# TASK ITEM
Copy the records below exactly, but leave out any picture they contain.

# MATERIAL FOR THIS TASK
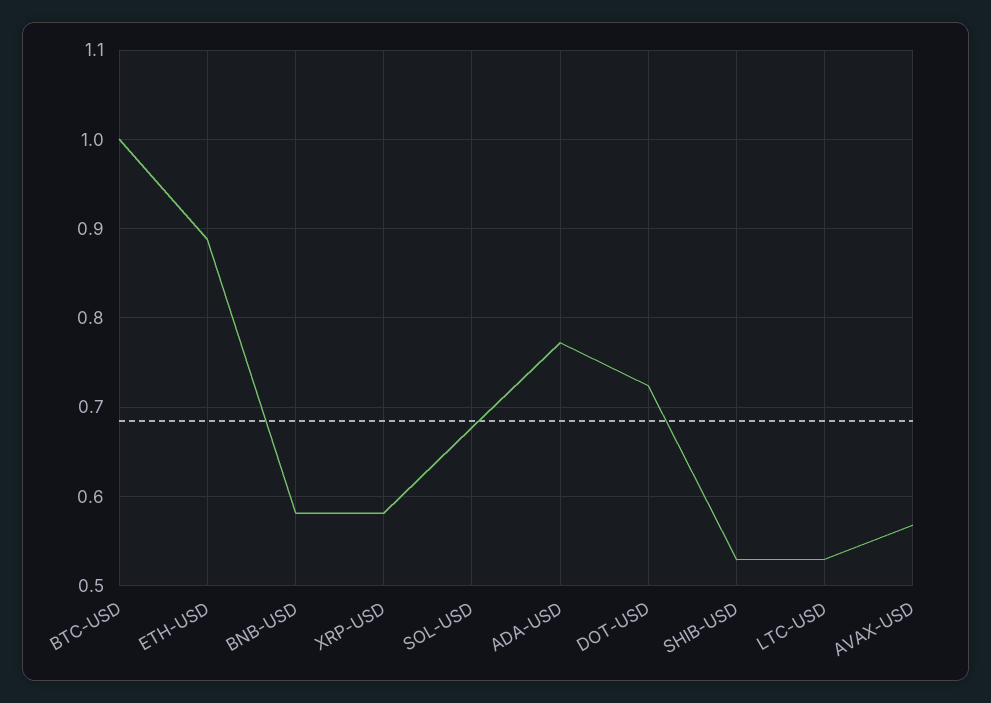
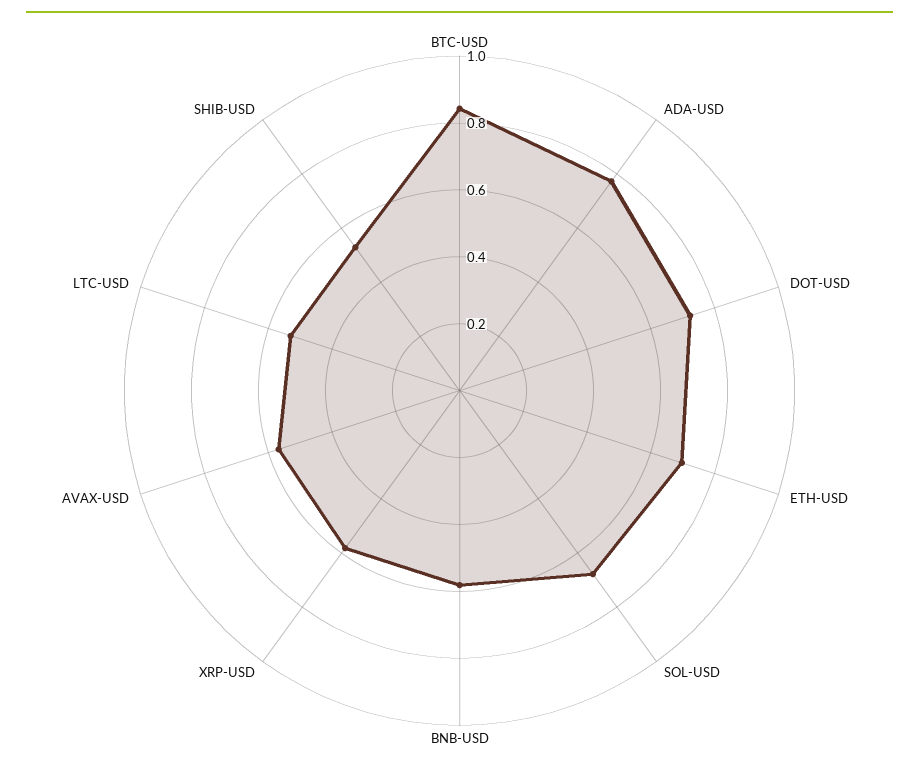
  {
-   "BTC-USD": 1,
+   "BTC-USD": 0.85,
-   "ETH-USD": 0.89,
+   "ETH-USD": 0.7,
    "BNB-USD": 0.58,
    "XRP-USD": 0.58,
    "SOL-USD": 0.68,
    "ADA-USD": 0.77,
    "DOT-USD": 0.72,
    "SHIB-USD": 0.53,
    "LTC-USD": 0.53,
    "AVAX-USD": 0.57
  }

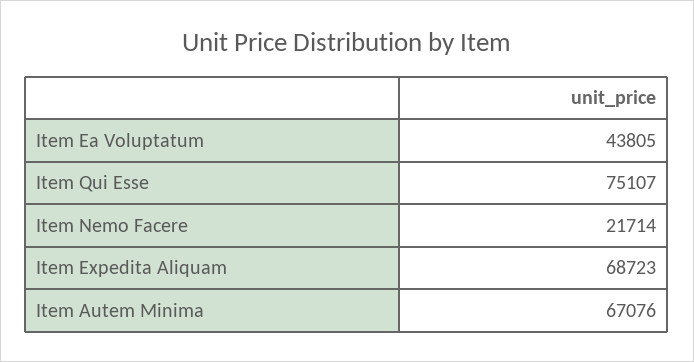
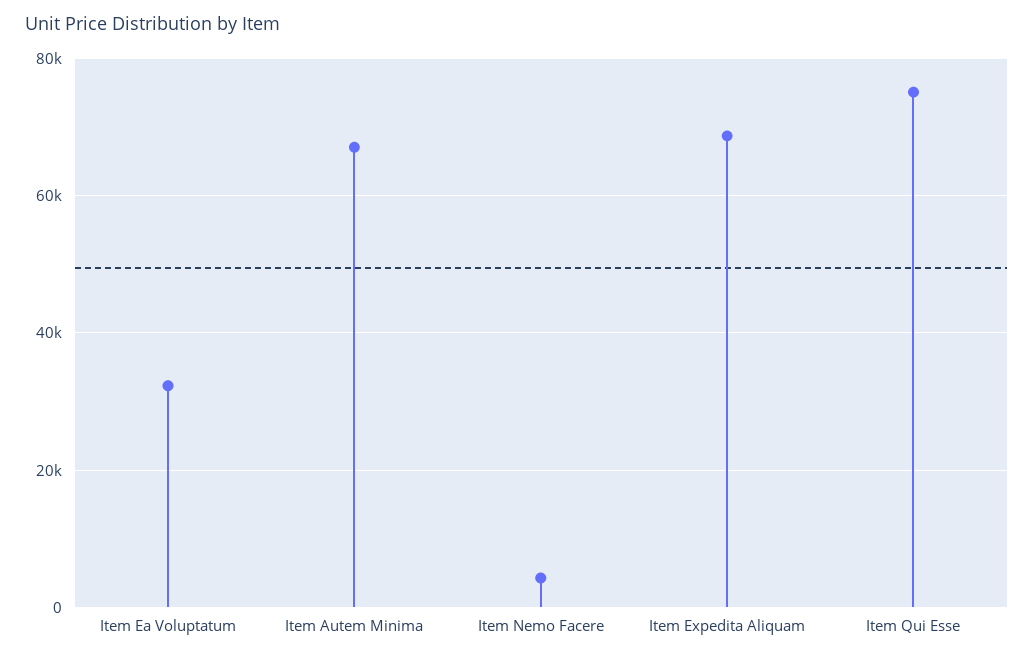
  {
-   "Item Ea Voluptatum": 43805,
+   "Item Ea Voluptatum": 32000,
    "Item Qui Esse": 75107,
-   "Item Nemo Facere": 21714,
+   "Item Nemo Facere": 4000,
    "Item Expedita Aliquam": 68723,
    "Item Autem Minima": 67076
  }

# OUTPUT FOR THIS TASK
  {
-   "BTC-USD": 1,
+   "BTC-USD": 0.85,
-   "ETH-USD": 0.89,
+   "ETH-USD": 0.7,
    "BNB-USD": 0.58,
    "XRP-USD": 0.58,
    "SOL-USD": 0.68,
    "ADA-USD": 0.77,
    "DOT-USD": 0.72,
    "SHIB-USD": 0.53,
    "LTC-USD": 0.53,
    "AVAX-USD": 0.57
  }

  {
-   "Item Ea Voluptatum": 43805,
+   "Item Ea Voluptatum": 32000,
    "Item Qui Esse": 75107,
-   "Item Nemo Facere": 21714,
+   "Item Nemo Facere": 4000,
    "Item Expedita Aliquam": 68723,
    "Item Autem Minima": 67076
  }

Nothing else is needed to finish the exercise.